Grey PRIDE

Grey PRIDE

Chronique de la conviviale

Comme chaque dernier samedi du mois, nous nous sommes retrouvés pour le moment de convivialité mensuel.

 

Nous avons pris un long moment pour accueillir les nouvelles et nouveaux participant-e-s.

Le principe est immuable, Richard anime et, avant d’aborder le thème du jour, entame la séance par les préliminaires : « comment te nommes-tu ? tu habites toujours chez tes parents ? tu parleras sous la torture ».

Ce fut l’occasion d’accueillir le plus jeune participant d’entre-nous, 87 ans, et battre le record.

Dominique, « notre » psycho-sexologue n’aura pas manqué auparavant de l’essorer après une interview d’une heure avant la rencontre mais c’est pour la bonne cause, c’est le lot des vainqueurs.

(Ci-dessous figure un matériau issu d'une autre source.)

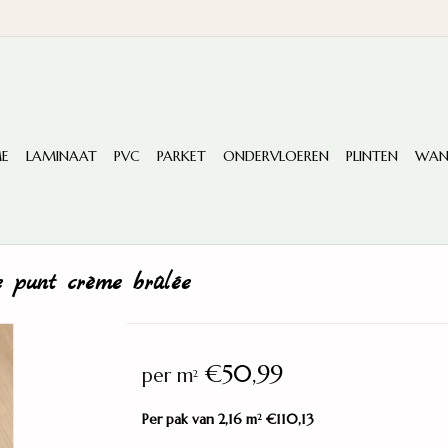
E
LAMINAAT
PVC
PARKET
ONDERVLOEREN
PLINTEN
WAN
 punt crème brûlée
€50,99
per m
2
Per pak van 2,16 m
€110,13
2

Un petit groupe s’est retrouvé jusque tard dans la soirée autour d’un verre pour partager plus longtemps ces moments d’intimité.

 

L’introduction de soi dans un groupe inconnu peut être hésitante voire réfrigérante, je suis le premier à reconnaître que la prise de parole en public est un exercice pénible, jusqu’au moment de délivrance où les mots se mettent en place pour exprimer son sentiment, raconter son histoire, contredire un propos mais cela n’annule pas la panique qui s’empare de soi quand on envisage de prendre la parole. Y a pas d’âge pour s’y soustraire et pas de remède pour s’en défaire à part l’urgence d’exister.

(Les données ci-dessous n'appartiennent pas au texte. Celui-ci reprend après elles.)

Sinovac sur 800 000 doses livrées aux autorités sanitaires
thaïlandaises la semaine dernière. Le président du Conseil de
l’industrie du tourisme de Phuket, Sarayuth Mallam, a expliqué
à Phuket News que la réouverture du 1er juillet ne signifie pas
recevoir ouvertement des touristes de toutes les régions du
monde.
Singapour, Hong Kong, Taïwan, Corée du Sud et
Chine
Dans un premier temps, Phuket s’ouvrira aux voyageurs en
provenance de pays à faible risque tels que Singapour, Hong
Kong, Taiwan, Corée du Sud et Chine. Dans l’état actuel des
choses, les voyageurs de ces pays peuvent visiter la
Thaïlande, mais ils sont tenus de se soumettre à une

Nous avons parlé, pas débattu, parlé, dire, se raconter dans cette ambiance particulière que génère l’écoute attentive et bienveillante, quand on lit sur les lèvres des autres les approbations muettes de l’expérience commune vécue, ces moments de la vie où nous revivons par une procuration légitime le moment décrit.

 

Un préalable nous fut rappelé à propos de l’anonymat des personnes qui s’expriment, c’est un droit inaliénable que de ne pas vouloir qu’on fasse la publicité de ce que l’on confie au groupe. Il faut dire que la question de vivre mieux le plus longtemps possible est une question sociétale aux enjeux fondamentaux: « Comment traite-t’on nos vieux? » dirait Francis.

L’anonymat est respecté, un prénom suffit à identifier une personne et un chiffre à le différencier : François Ier, Charles V, Louis II de Bavière …

 

Le thème du jour était le coming out, la sortie du placard, ce fut l’occasion de vérifier que les expériences sont diverses, souvent difficiles ; la famille peut devenir un élément pathogène, un frein à l’épanouissement.

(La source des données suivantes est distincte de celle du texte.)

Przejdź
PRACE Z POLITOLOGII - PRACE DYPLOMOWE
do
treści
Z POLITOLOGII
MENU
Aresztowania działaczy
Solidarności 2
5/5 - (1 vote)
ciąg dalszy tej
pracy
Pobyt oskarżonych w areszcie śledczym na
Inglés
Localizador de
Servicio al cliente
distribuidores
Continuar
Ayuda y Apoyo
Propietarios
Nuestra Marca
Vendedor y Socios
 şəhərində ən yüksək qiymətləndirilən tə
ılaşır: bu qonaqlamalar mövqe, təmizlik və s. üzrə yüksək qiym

Les témoignages de ceux qui ont vécu ce phénomène d’isolement après s’être confié à sa famille « qui a toujours su sans jamais voulu voir » sont symptômatiques de la difficulté d’exister dans un monde d’où l’on est rejeté d’office, au mieux toléré malgré soi puisque avoir un enfant homosexuel est une malédiction « tu es notre enfant et tant que tu n’en parles pas, tout ira bien », quand ce n’est pas l’excommunication pure et simple.

C’est une blessure, celui qui l’évoque nous transmet son émotion car nous revivons souvent notre propre histoire.